BEIJING (Reuters) - Wang Jianlin, China’s richest man, said FIFA’s corruption scandal was an opportunity for big Chinese companies to further the country’s lofty footballing ambitions by undertaking sponsorship deals with the global governing body.
Wang’s Dalian Wanda Group, China’s biggest commercial property developer and an active buyer of global entertainment and sports companies, became the first Chinese top level sponsor of FIFA last week.
At a news conference in Beijing on Monday, the 61-year-old multi-billionaire said he expected other companies to follow suit to help drive China’s ambition to become a soccer superpower.
“Two or three years ago, Chinese and Asian companies probably wouldn’t even have had a chance to sponsor FIFA even if we wanted to. But because some western companies dropped out, we got the opportunity,” he said.
“To my knowledge, another Chinese company will become a FIFA top sponsor soon. If there are no surprises, there will be three Chinese top-level sponsors by the end of the year.
“If more Chinese brother companies become FIFA sponsors like Wanda, we will join forces to advance the interests of China soccer,” he added.
Led by China’s President Xi Jinping, an avid soccer fan, China has embraced the goal of shedding decades of corruption and underperformance to become a major power in the game, aiming first to host the World Cup and then ultimately win it.
The country aims to grow its sports market to 5 trillion yuan ($782 billion) by 2025, about a five-fold leap from its current size, and soccer will play a large part.
China’s ambitions were highlighted in a high-profile investment, its biggest in the sport overseas, last December when a consortium led by state-backed China Media Capital took a $400 million stake in the owner of Manchester City.
FIFA’s new president Gianni Infantino first announced the 15-year sponsorship deal with Dalian Wanda in Zurich on Friday. A source close to the deal said the sponsorship from Wanda would be worth “hundreds of millions of dollars”.
“We are lending them a hand during their toughest period,” Wang told Reuters after Monday’s press conference.

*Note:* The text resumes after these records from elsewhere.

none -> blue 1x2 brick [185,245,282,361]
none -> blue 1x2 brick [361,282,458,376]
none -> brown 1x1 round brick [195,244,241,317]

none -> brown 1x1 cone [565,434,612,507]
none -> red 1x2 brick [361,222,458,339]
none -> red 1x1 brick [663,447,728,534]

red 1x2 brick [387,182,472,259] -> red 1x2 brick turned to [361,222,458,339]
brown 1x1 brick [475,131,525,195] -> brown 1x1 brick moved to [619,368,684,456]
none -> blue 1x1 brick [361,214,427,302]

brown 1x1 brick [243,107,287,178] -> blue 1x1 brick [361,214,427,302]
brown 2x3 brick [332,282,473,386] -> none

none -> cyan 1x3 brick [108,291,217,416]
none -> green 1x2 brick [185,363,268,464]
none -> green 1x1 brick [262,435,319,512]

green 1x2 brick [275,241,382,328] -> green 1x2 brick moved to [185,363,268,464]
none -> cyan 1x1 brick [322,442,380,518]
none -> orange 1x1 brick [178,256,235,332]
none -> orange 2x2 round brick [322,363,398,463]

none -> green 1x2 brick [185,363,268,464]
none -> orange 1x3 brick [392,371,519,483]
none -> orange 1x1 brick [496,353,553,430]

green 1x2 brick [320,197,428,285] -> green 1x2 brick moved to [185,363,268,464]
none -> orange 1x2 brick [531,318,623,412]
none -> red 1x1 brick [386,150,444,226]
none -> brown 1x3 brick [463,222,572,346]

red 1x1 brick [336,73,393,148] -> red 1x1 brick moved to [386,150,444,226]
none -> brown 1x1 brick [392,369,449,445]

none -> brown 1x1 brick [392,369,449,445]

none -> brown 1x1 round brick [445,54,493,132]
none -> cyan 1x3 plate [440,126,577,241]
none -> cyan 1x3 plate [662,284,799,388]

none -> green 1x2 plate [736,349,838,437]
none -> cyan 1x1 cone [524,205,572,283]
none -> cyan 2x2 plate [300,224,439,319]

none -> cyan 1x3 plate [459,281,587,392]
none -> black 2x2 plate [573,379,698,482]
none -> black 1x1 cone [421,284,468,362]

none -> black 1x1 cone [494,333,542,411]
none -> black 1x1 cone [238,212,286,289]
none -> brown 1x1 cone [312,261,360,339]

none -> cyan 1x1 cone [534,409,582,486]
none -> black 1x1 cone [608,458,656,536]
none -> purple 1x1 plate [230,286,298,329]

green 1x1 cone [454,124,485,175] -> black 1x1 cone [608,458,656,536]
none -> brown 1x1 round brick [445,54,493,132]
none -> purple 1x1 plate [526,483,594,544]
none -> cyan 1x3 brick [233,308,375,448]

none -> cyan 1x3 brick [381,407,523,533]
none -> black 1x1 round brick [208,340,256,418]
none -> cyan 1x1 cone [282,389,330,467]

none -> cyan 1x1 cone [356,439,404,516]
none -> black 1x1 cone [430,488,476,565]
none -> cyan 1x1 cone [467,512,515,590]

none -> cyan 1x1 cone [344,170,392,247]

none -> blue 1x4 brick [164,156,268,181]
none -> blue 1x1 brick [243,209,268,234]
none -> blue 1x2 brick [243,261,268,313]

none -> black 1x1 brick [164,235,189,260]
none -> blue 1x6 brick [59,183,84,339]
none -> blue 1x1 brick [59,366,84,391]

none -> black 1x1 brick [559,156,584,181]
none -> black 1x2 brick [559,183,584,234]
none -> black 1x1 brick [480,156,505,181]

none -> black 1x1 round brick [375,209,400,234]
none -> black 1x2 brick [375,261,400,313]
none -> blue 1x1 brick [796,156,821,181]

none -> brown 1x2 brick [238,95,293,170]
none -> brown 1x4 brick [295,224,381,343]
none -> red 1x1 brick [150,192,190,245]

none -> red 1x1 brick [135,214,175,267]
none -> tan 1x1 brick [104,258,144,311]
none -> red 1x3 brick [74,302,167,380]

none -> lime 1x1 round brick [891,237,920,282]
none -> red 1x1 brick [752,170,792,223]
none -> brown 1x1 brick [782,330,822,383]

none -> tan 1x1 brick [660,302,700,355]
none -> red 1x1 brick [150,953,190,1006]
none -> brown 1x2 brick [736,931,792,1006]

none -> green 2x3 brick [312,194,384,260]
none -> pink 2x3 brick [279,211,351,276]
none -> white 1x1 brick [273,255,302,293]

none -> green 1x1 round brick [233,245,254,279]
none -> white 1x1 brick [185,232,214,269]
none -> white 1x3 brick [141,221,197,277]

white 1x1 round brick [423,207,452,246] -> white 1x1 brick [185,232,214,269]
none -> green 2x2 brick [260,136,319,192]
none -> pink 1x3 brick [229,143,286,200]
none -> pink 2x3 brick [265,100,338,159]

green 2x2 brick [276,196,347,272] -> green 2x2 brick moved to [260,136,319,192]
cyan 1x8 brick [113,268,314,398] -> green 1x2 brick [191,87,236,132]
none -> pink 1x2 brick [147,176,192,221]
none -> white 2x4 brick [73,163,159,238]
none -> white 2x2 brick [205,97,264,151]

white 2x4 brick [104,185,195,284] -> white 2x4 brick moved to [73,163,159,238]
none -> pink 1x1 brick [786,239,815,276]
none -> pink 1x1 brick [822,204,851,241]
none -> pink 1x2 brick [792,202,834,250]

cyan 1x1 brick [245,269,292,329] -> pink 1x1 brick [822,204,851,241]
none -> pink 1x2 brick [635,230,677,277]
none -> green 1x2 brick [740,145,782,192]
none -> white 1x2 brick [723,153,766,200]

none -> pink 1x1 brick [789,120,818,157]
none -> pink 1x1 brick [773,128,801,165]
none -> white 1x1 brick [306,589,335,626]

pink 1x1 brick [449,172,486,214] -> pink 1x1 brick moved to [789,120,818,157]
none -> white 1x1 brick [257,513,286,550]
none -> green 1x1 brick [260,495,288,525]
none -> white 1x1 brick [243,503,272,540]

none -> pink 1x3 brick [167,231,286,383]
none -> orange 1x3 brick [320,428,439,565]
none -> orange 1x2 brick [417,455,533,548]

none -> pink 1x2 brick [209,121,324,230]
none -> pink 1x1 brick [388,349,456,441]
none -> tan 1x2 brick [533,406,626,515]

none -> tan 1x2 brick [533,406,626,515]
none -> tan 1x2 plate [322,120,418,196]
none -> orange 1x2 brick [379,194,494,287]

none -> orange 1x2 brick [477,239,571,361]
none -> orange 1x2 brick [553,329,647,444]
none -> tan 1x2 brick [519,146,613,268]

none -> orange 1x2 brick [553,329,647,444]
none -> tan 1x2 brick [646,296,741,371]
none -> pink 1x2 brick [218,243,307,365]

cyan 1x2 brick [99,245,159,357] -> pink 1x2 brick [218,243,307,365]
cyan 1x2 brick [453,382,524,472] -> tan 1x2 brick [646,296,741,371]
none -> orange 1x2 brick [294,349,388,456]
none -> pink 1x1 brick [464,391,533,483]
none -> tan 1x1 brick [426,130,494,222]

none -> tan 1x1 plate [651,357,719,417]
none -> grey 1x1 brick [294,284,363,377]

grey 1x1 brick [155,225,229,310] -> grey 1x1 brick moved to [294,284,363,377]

FIFA has been thrown into turmoil over the last year with criminal investigations underway into the sport in the United States, where several dozen former soccer officials have been indicted, and Switzerland.
It has struggled to find new sponsors since the current crisis erupted and has failed to replace top-tier partners Sony and Emirates after their deals expired at the end of 2014.
Wang, whose backing helped the Dalian club to four Chinese league titles from 1994 to 1999, said he had been undeterred by the scandal.
“This sponsorship is totally worthwhile because I believe that in the future the soccer industry in China and Asia will become the same as in Europe,” he said.
“No matter what happened at FIFA, no matter who is FIFA president, and no matter what reforms take place.”
Wanda bought a 20 percent stake in Spanish club Atletico Madrid as well as Swiss sports marketing company Infront Sports & Media AG last year.
Philippe Blatter, nephew of disgraced former FIFA president Sepp Blatter and the former chief executive of Infront, is now chief executive of its subsidiary Wanda Sports Holding.
Wang’s conglomerate also extends to sports beyond soccer. Wanda in August bought the organization which runs the Ironman Triathlon races for $650 million.